09. Mr Patrick Radden Keefe

Empire Of Pain

Image courtesy of Macmillan

Anyone who has read Say Nothing, his masterful 2019 account of the Troubles in Northern Ireland, will know Mr Patrick Radden Keefe as a reporter at the very top of his game. His latest subject is the mysterious Sackler family, a pharmaceutical dynasty that sits at the heart of the opioid epidemic that has ravaged the US and claimed at least half a million lives. It’s a gripping story and, given the way we have all been forced to reassess our relationship to our health recently, a timely one.

10. Ms Rachel Kushner

The Hard Crowd

Image courtes of Penguin

Ms Rachel Kushner once rode a motorbike in an illegal 1,000-mile race across the Baja Peninsula and crashed at 140mph; if living life to the fullest is prerequisite for being a great writer, then the 52-year-old American has gone about things the right way. The celebrated author of novels The Mars Room and The Flamethrowers, Kushner’s first essay collection jostled through the colourful events and characters that have informed her fiction. It’s quite the ride.

11. Mr Mohsin Zaidi

A Dutiful Boy

Image courtesy of Penguin

For our money one of the most eloquent and inspiring memoirs of recent years, Mr Mohsin Zaidi recounts growing up in a devout Muslim household while struggling to come to terms with being gay. Despite this, he wins a place at Oxford and becomes an accomplished criminal barrister before reconciling his self-identity, his past and his present. A Dutiful Boy is real-life storytelling at its finest.

12. Mr Julian Sancton

Madhouse At The End Of The Earth

Image courtesy of Penguin

Just when it looked like there were no more books to wring from the “antarctic adventure” genre, New Yorker writer Mr Julian Sancton delivers the surprisingly untold story of the Belgica, a ship that set off to the South Pole in 1897 before getting trapped for months in the polar darkness. Madness, mysterious illnesses and devious plots ensue among the superbly captured cast – that’s when they’re not out hunting penguins for food.

13. Mr Ben Machell

The Unusual Suspect

Image courtesy of Canongate

The Times journalist Mr Ben Machell takes a break from being very funny on Twitter to tell the kind of true story that many hacks dream of discovering.

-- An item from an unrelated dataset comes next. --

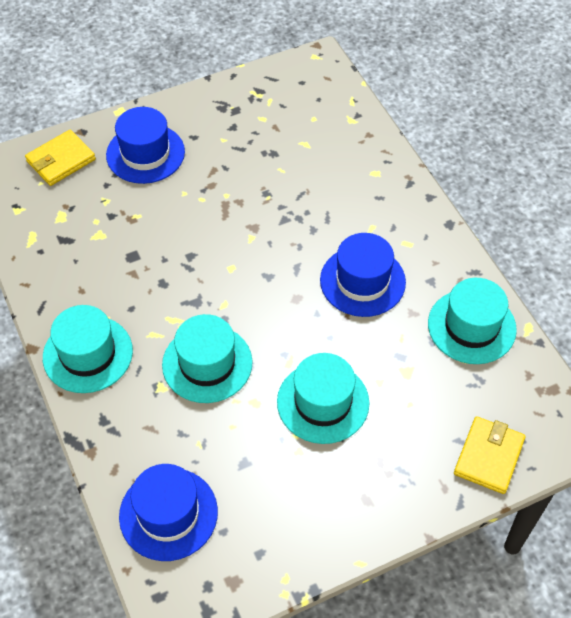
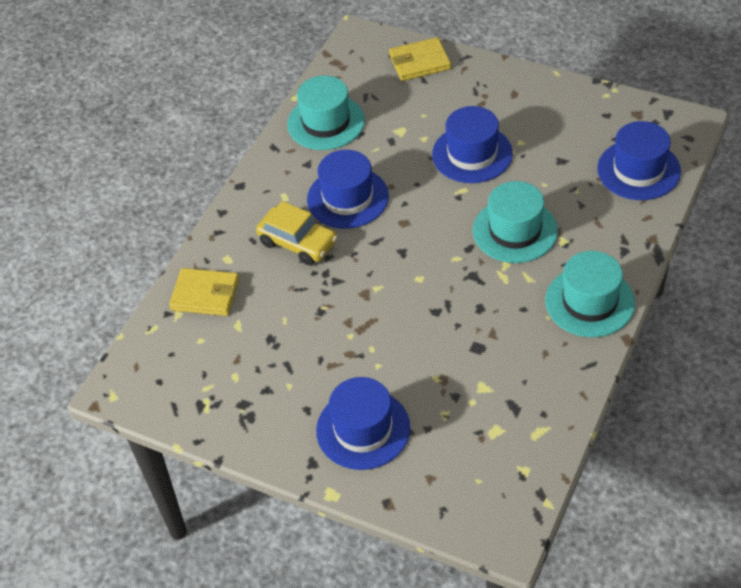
camera: 125 degrees left, 5 degrees down
(61, 160) = (438, 488): yellow wallet -> yellow wallet (205, 295)
(323, 402) = (472, 154): turquoise hat -> blue hat
(347, 221) = (298, 242): none -> yellow car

It centres around Mr Stephen Jackley, a 20-year-old geography student from Devon who, in an attempt to fight poverty and injustice, decided in 2007 to become a bank robber – not in some smart, online, data-hacking sense, but in the traditional, replica pistol and cunning disguise one. A brilliantly told Robin Hood story.

14. Ms Mary Ann Sieghart

The Authority Gap

Image courtesy of Penguin

Have you ever been the guy in the meeting talking over his female colleague? We should think not. But that’s only one small part of the story, argues journalist Ms Mary Ann Seighart, of how gender discrimination manifests both in the workplace and in public life. There has been a lot of required reading for men since #MeToo, but this is not simply a duty read; like Invisible Women by Ms Caroline Criado Perez, it’s an eye-opening and thought-provoking insight that goes far beyond what you already think you know.

15. Ms Zadie Smith

Intimations

Image courtesy of Penguin

In the tense early months of 2020, when everyone was joking about the deluge of “lockdown novels” being written in spare bedrooms across the country, Ms Zadie Smith, one of Britain’s finest novelists, was writing to help her make sense of the Covid crisis. The result is Intimations, a collection of essays that packs a hefty punch, drawing on Smith’s unique gift for balancing intellectual curiosity, emotional ambivalence and wry insight. As a way of drawing a therapeutic line under The Worst Year Ever, this is just the ticket.